Here's a song for today. SFW: Yattane Harubane (Horray, It's Spring). Spring ended like a day ago, but I'm still enjoying this.
The sad thing about these unpopular Showa idol groups who didn't make a lot of sales, is that there is not a lot of information on them accessible to the English speaker. My Japanese is less than good so I am locked off from a lot of stuff. No romaji lyric sheets, even, but I can make those myself so I can sing along. I thought about posting covers because I sing a lot but I'm a bit shy.

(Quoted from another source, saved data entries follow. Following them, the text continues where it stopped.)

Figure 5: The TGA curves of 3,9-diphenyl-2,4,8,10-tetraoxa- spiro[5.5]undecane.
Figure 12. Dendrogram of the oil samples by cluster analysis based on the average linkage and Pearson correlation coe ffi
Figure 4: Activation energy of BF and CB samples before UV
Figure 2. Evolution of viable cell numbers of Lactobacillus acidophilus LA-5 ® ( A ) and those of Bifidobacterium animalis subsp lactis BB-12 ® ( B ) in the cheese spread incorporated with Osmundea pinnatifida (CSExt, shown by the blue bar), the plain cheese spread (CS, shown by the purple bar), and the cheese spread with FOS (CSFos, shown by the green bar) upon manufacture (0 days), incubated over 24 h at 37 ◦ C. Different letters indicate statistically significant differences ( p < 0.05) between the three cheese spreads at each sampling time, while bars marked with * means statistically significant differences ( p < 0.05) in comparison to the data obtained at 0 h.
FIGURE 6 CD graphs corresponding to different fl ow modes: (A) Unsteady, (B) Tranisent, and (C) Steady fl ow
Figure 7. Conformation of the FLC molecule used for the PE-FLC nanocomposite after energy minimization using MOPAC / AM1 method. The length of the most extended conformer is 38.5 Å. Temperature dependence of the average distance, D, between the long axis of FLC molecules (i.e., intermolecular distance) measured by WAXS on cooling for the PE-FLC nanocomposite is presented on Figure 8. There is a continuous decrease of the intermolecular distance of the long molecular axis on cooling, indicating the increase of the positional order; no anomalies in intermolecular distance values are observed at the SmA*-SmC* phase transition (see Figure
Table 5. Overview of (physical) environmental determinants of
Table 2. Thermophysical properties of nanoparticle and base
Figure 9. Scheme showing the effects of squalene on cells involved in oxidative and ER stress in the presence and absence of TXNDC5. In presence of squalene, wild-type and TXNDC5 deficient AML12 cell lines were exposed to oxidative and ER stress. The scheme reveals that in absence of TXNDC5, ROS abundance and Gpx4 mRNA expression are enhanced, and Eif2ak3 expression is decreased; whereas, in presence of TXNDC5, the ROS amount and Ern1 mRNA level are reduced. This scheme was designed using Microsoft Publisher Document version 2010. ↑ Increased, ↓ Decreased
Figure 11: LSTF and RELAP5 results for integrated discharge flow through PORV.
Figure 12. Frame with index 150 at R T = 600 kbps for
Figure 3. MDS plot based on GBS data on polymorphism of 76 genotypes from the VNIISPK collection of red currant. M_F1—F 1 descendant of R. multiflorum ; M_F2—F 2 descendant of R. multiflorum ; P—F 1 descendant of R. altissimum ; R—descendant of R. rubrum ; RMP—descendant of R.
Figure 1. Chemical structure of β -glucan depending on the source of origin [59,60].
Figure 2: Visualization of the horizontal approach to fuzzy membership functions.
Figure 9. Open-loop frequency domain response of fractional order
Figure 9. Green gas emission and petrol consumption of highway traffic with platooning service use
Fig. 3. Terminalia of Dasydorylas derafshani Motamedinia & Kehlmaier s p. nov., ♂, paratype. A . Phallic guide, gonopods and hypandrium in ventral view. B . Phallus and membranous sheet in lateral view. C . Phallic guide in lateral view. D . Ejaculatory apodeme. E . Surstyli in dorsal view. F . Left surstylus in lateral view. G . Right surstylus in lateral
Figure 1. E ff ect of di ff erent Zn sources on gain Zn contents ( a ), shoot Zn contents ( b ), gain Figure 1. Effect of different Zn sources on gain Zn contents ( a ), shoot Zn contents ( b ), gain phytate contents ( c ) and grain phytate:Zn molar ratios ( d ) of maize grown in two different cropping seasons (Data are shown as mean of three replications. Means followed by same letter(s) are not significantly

One thing I find really odd about this video is that near the beginning there is a clip of some guy trapped in some contraption clapping along??? I don't really understand it and I don't know why it isn't shown again but it's a little funny and I like it. I guess he is trapped by the cuteness and attention grabbing beauty of our good friends in Soft Cream. I like them. They have that classic mid 1980s Seiko haircut. I personally don't really care for the Seiko-chan cut and mostly brush it off, but it is cute. I think I just prefer the late 1980s idol hairstyles. Yukiko Iwai had a very cute bob. But that is no dig on Soft Cream, they make it look very cute. They have really good clear powerful demanding vocals! I miss voices like this! Sometimes, when I think about Showa idols, I think about how a lot of them did not make it big and retired. I imagine the members of Soft Cream are living more or less normal lives, rarely recognized. With the big groups and idols like Onyanko Club, you can sometimes see a glimpse of what theyre up to now (Minayo Watanabe's youtube, Marina Watanabe's television activities), but even that is slim. Hm...
NSFW: Unsure. I don't really have any thoughts that I can express with words today... but I still wanted to say something here. Actually I do have something I want to say I think no clit would be a win. I don't really need it. That's it for now.